La Grande vadrouille
(The Great Promenade)
Gérard Oury
France – 1966
La Grande Vadrouille
Cast: Bourvil (Augustin Bouvet), Louis de Funès (Stanislas Lefort), Claudio Brook (Peter Cunningham),Andréa Parisy (Soeur Marie-Odile), Colette Brosset (Germaine), Terry-Thomas (Sir Reginald)
Screenplay: Gérard Oury, Danièle Thompson, Marcel Jullian, Georges Tabet, André Tabet
Cinematography: André Domage Claude Renoir
Production: Les Films Corona The Rank Organisation
Language: French, English, German
Duration: 122 min
Color: Color

Synopsis: A Royal Airforce Bomber is shot down over Paris by the Germans. The pilot, Sir Reginald, narrowly escapes by parachute. He now has to try to make his way back to England accompanied by a quarrelling duo of silly civilians: a sad-sack housepainter and splenetic orchestral conductor. With their help, the British airman sets out to cross the demarcation line between Nazi-occupied Northern France and the South, from where he will be able to get back home. But first, the three of them must avoid the German troops, and the consequences of their own blunders.

Notes:
One of the highest grossing domestic films in the history of French cinema, La Grande vadrouille recalls the narrative of the famed, long-running comic book series Asterix and Obelix in which a bubbling pair of mismatched Gauls delight in tricking an incompetent conqueror. The film relies on slapstick and visual gags arising from differences in height, class, and disposition between a comic pair. The film touched a chord in a France that welcomed a comic portrayal of victory over the Nazi Germans as a Gallic rather than American or Russian exploit. La Grande vadrouille also comforted a nation under true generational duress in the aftermath of the Algerian War as the republican culture of France would be challenged by Maoist currents during the student protests of the 1960s. The film also is of key importance in French cinema history. La Grande vadrouille is the best example of a film rewarded at the French domestic box office that contrasts to the narrative favored by the cultural elite’s tendency to produce and critically praise films that are not box office draws. French films that were critically lauded and promoted since the 1930s are almost uniformly absent from the nation’s all-time box office rankings. Under what some observers have considered to be elitist cultural influences, the French cinema has promoted and subsidized films since the 1930s that at their heart are based on tragic elements thematically light-years away from the farce history of La Grande vadrouille.

════════════════════

# Exercise details
Reproduce verbatim everything in the film entry from "Synopsis: A Royal" down to "their own blunders.".

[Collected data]
════════════════════

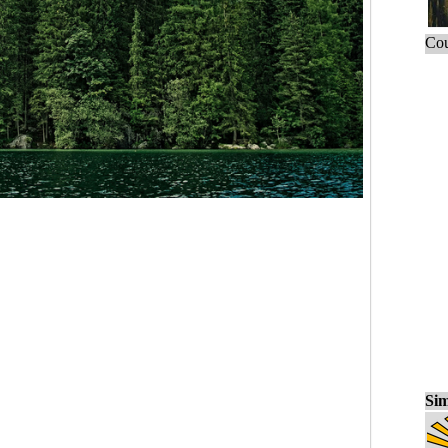
Cou
Sim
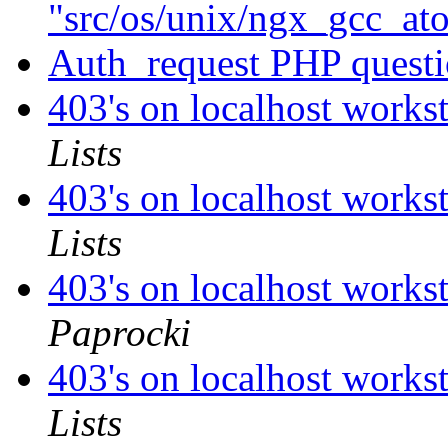
"src/os/unix/ngx_gcc_a
Auth_request PHP quest
403's on localhost works
Lists
403's on localhost works
Lists
403's on localhost works
Paprocki
403's on localhost works
Lists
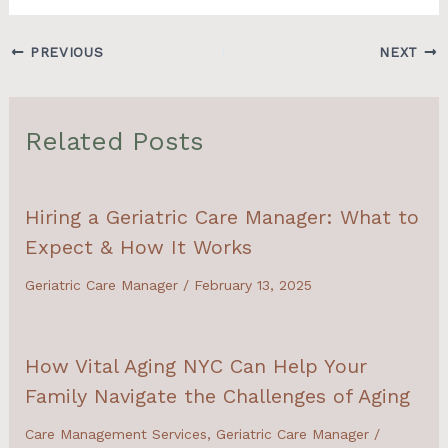
PREVIOUS
NEXT
Related Posts
Hiring a Geriatric Care Manager: What to
Expect & How It Works
Geriatric Care Manager
/
February 13, 2025
How Vital Aging NYC Can Help Your
Family Navigate the Challenges of Aging
Care Management Services
,
Geriatric Care Manager
/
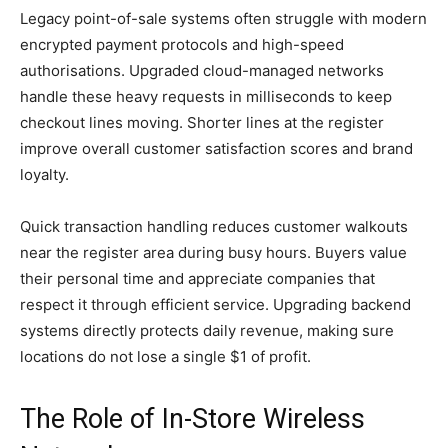
Legacy point-of-sale systems often struggle with modern
encrypted payment protocols and high-speed
authorisations. Upgraded cloud-managed networks
handle these heavy requests in milliseconds to keep
checkout lines moving. Shorter lines at the register
improve overall customer satisfaction scores and brand
loyalty.
Quick transaction handling reduces customer walkouts
near the register area during busy hours. Buyers value
their personal time and appreciate companies that
respect it through efficient service. Upgrading backend
systems directly protects daily revenue, making sure
locations do not lose a single $1 of profit.
The Role of In-Store Wireless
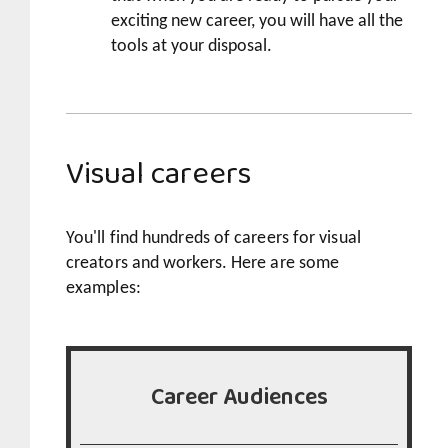
exciting new career, you will have all the
tools at your disposal.
Visual careers
You'll find hundreds of careers for visual
creators and workers. Here are some
examples:
Career Audiences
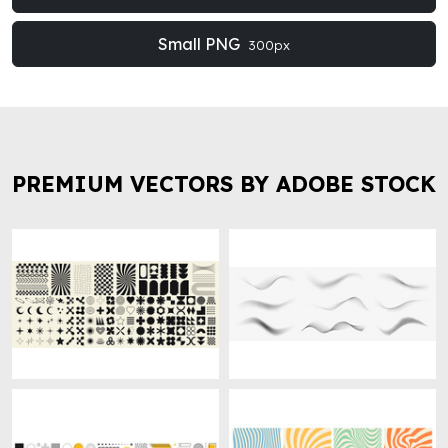
Small PNG
300px
PREMIUM VECTORS BY ADOBE STOCK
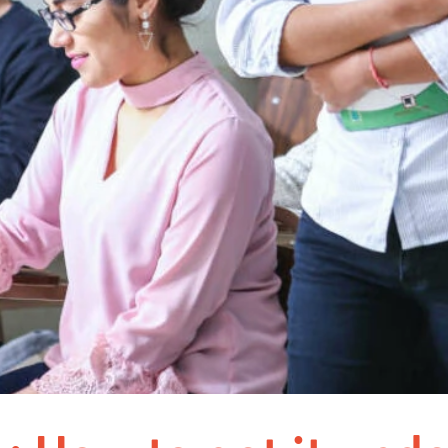
Nuremberg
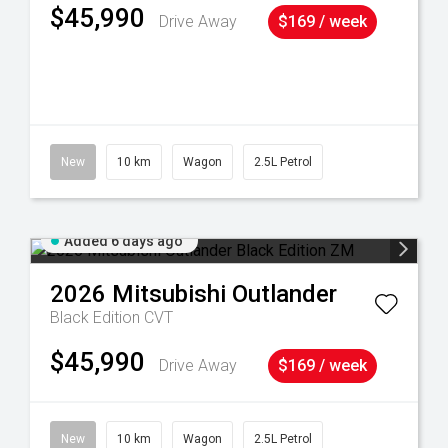
$45,990
Drive Away
$169 / week
38
New
10 km
Wagon
2.5L Petrol
Added 6 days ago
2026
Mitsubishi
Outlander
Black Edition
CVT
$45,990
Drive Away
$169 / week
New
10 km
Wagon
2.5L Petrol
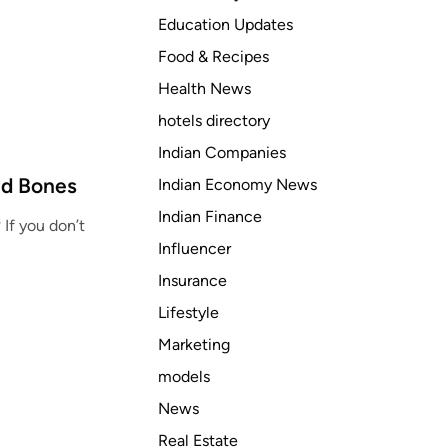
Education Updates
Food & Recipes
Health News
hotels directory
Indian Companies
nd Bones
Indian Economy News
Indian Finance
If you don’t
Influencer
Insurance
Lifestyle
Marketing
models
News
Real Estate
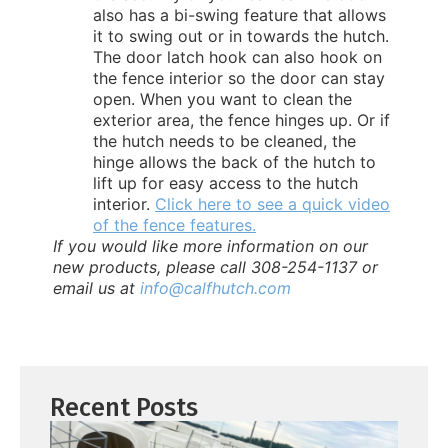
also has a bi-swing feature that allows
it to swing out or in towards the hutch.
The door latch hook can also hook on
the fence interior so the door can stay
open. When you want to clean the
exterior area, the fence hinges up. Or if
the hutch needs to be cleaned, the
hinge allows the back of the hutch to
lift up for easy access to the hutch
interior.
Click here to see a quick video
of the fence features.
If you would like more information on our
new products, please call 308-254-1137 or
email us at
info@calfhutch.com
Recent Posts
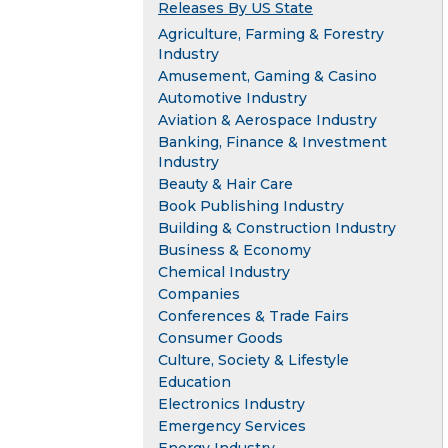
Releases By US State
Agriculture, Farming & Forestry
Industry
Amusement, Gaming & Casino
Automotive Industry
Aviation & Aerospace Industry
Banking, Finance & Investment
Industry
Beauty & Hair Care
Book Publishing Industry
Building & Construction Industry
Business & Economy
Chemical Industry
Companies
Conferences & Trade Fairs
Consumer Goods
Culture, Society & Lifestyle
Education
Electronics Industry
Emergency Services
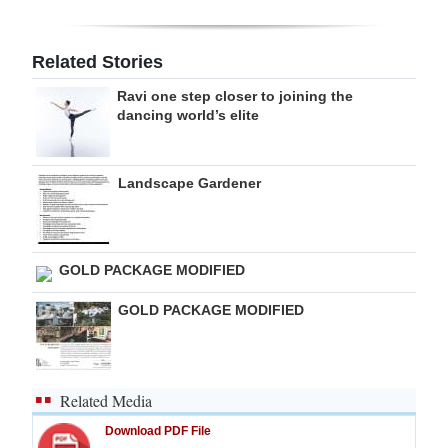
Digital
edition
Related Stories
Ravi one step closer to joining the
RGMags
dancing world’s elite
Drive
For
Landscape Gardener
Change
GOLD PACKAGE MODIFIED
GOLD PACKAGE MODIFIED
Related Media
Download PDF File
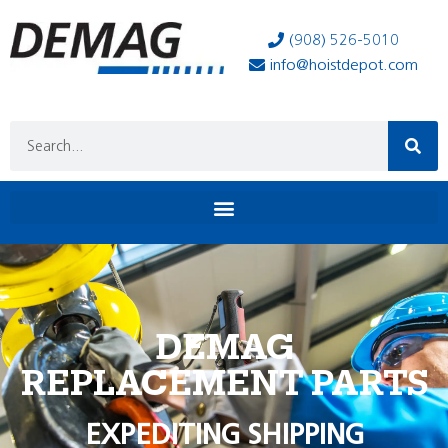
(908) 526-5010
info@hoistdepot.com
DEMAG
REPLACEMENT PARTS
EXPEDITING SHIPPING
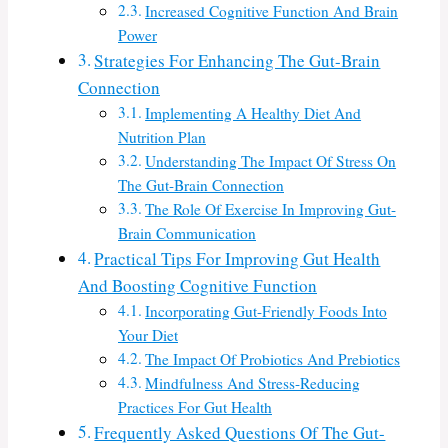
Increased Cognitive Function And Brain
Power
Strategies For Enhancing The Gut-Brain
Connection
Implementing A Healthy Diet And
Nutrition Plan
Understanding The Impact Of Stress On
The Gut-Brain Connection
The Role Of Exercise In Improving Gut-
Brain Communication
Practical Tips For Improving Gut Health
And Boosting Cognitive Function
Incorporating Gut-Friendly Foods Into
Your Diet
The Impact Of Probiotics And Prebiotics
Mindfulness And Stress-Reducing
Practices For Gut Health
Frequently Asked Questions Of The Gut-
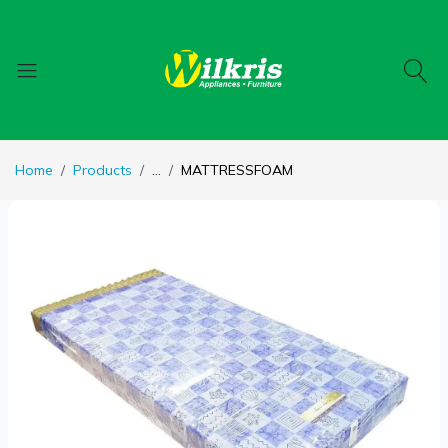
Home
Products
...
MATTRESSFOAM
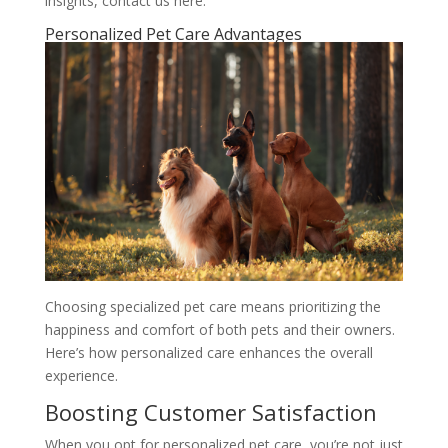
insights, contact us here.
Personalized Pet Care Advantages
Choosing specialized pet care means prioritizing the
happiness and comfort of both pets and their owners.
Here’s how personalized care enhances the overall
experience.
Boosting Customer Satisfaction
When you opt for personalized pet care, you’re not just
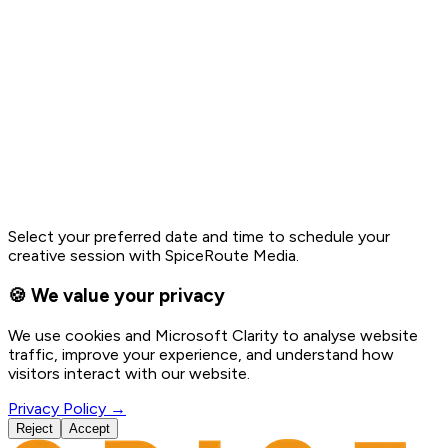
Select your preferred date and time to schedule your
creative session with SpiceRoute Media.
🍪 We value your privacy
We use cookies and Microsoft Clarity to analyse website
traffic, improve your experience, and understand how
visitors interact with our website.
Privacy Policy →
Reject
Accept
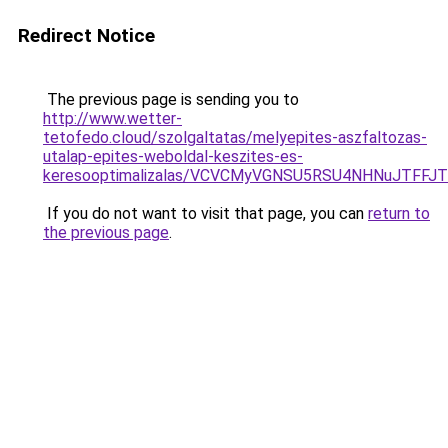
Redirect Notice
The previous page is sending you to
http://www.wetter-
tetofedo.cloud/szolgaltatas/melyepites-aszfaltozas-
utalap-epites-weboldal-keszites-es-
keresooptimalizalas/VCVCMyVGNSU5RSU4NHNuJTFFJ
If you do not want to visit that page, you can
return to
the previous page
.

════════════════════

# Exercise result
Synopsis: A Royal Airforce Bomber is shot down over Paris by the Germans. The pilot, Sir Reginald, narrowly escapes by parachute. He now has to try to make his way back to England accompanied by a quarrelling duo of silly civilians: a sad-sack housepainter and splenetic orchestral conductor. With their help, the British airman sets out to cross the demarcation line between Nazi-occupied Northern France and the South, from where he will be able to get back home. But first, the three of them must avoid the German troops, and the consequences of their own blunders.